(Data)

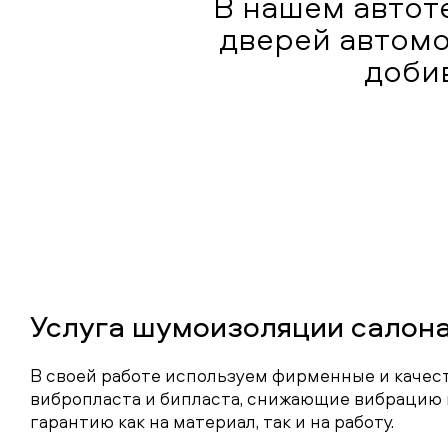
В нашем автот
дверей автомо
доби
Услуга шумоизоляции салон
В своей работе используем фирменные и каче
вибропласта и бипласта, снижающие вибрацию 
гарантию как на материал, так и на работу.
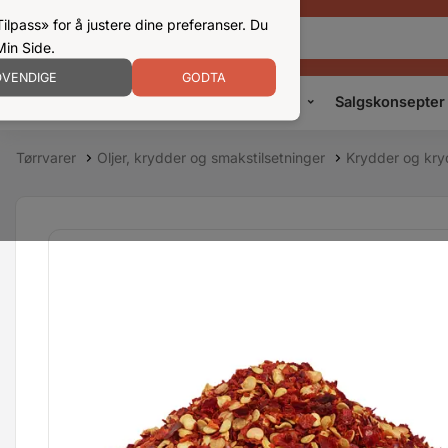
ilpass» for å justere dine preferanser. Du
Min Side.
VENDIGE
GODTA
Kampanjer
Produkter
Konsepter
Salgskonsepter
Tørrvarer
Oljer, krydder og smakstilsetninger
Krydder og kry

(End Data)
(Data)

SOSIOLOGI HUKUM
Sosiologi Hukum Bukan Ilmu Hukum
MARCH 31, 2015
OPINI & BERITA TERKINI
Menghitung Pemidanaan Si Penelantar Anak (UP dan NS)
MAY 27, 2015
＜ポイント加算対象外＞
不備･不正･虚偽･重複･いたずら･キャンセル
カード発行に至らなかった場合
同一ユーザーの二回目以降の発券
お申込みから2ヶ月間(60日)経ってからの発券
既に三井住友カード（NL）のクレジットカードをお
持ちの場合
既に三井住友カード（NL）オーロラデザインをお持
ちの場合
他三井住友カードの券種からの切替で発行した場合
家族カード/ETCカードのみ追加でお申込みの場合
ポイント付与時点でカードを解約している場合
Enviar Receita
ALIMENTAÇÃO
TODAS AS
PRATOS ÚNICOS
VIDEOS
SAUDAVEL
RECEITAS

(End Data)

→ **What is required**
Where a line in the records above contains the string "既に三井住友カード", copy that line.

→ **Answer box**
既に三井住友カード（NL）のクレジットカードをお
既に三井住友カード（NL）オーロラデザインをお持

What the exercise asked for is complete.